Using an approach known as smart beta, portfolios slice and dice the market using indexes tuned to classic investing factors like momentum in a bid to outrun the market. A multi-year proliferation has seen smart-beta’s presence expand to almost a quarter of the $7 trillion market of exchange-traded funds.

Like the rest of the industry, momentum strategies have seen exponential growth, with assets expanding at a rate that’s three times that of conventional funds since 2006.

Read: Billions Flow Into Quant ETFs Behaving Just Like the S&P 500

As popular as they are, their performance is far less impressive. Momentum funds generated negative alpha, or below-market returns, during the last six years, according to the paper titled “A Look Under the Hood of Momentum Funds.” For investors already with money in portfolios based on the original Fama-French factors, adding momentum to the mix did not improve performance much either simply because its return was largely brought about by the overall market.

There are lots of possible reasons for their rough record, from the way they’re constructed, to the costs of transactions and management fees.

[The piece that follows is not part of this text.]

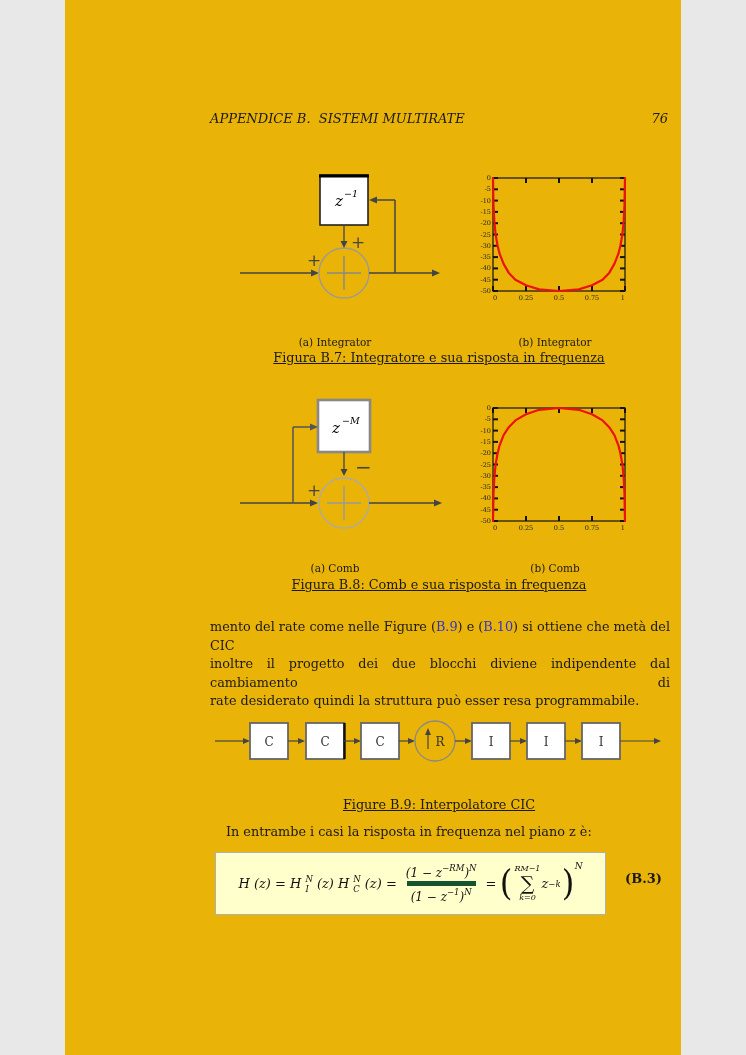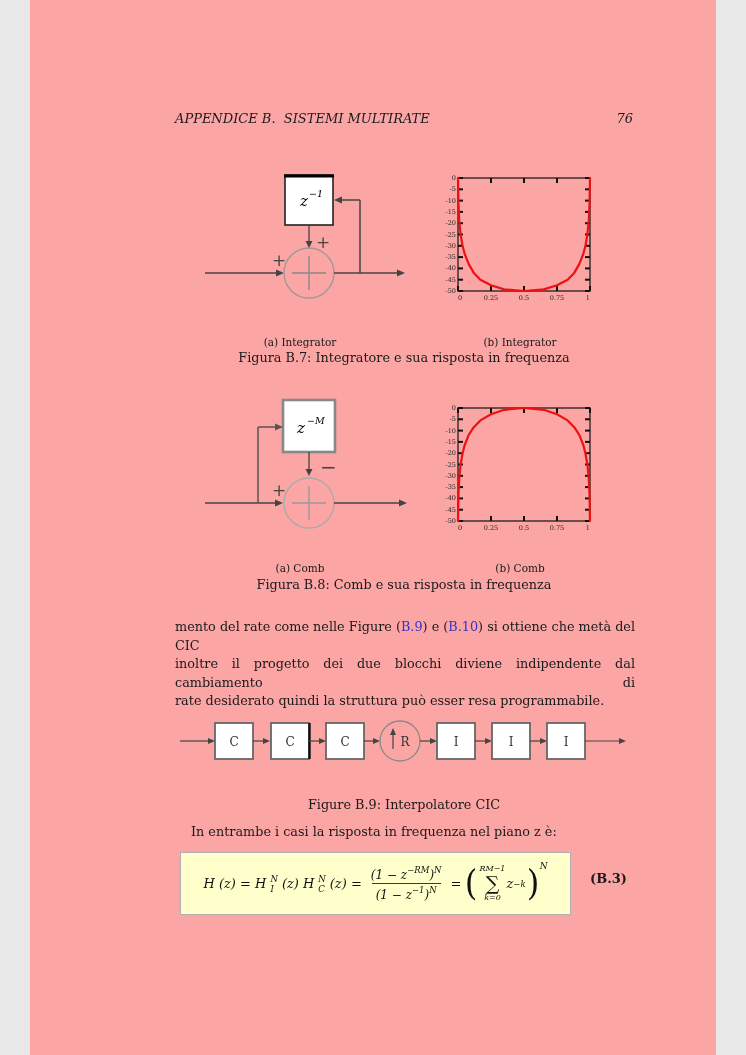"APPENDICE B. SISTEMI MULTIRATE" .page { background: #fca5a5 -> #eab308; width: 686px -> 616px }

Or simply badly timed rebalancing. Because many funds only shuffle their holdings quarterly or semi-annually, they’re at risk of failing to keep pace with the market.

The iShares MSCI USA Momentum Factor ETF (ticker MTUM), for example, had a lackluster first half of 2021 after being slow to switch into more economically sensitive shares that were benefiting from bets on a rebound from the pandemic. By the time it had caught up to the market rotation, those cheap and cyclical stocks were in retreat again.

To Banegas and Rosa, another key issue may be at play: the poor performance of the momentum signal itself.

Factor models set forth by academics Eugene Fama and Kenneth French are meant to have both long and short positions. Historically, about half of the momentum style’s alpha stems from the long side, and the other half from the short side. That’s the case over the period from 1927 to 2014.

Since then, however, momentum’s performance has been almost entirely driven by the short side of the portfolio, the authors found. That means chasing winners has stopped working. That happened partly because so much money has piled into the same stocks, like technology shares. And when these equities dominate benchmarks, it’s hard to gain an edge by going after them.

The distortion doesn’t bode well for funds that are restricted from making bets against stocks. Nevertheless Rosa admits that the long side of the trade’s misfiring could be temporary.

“I only looked at six years data and it may not be long enough to completely lose confidence,” he said.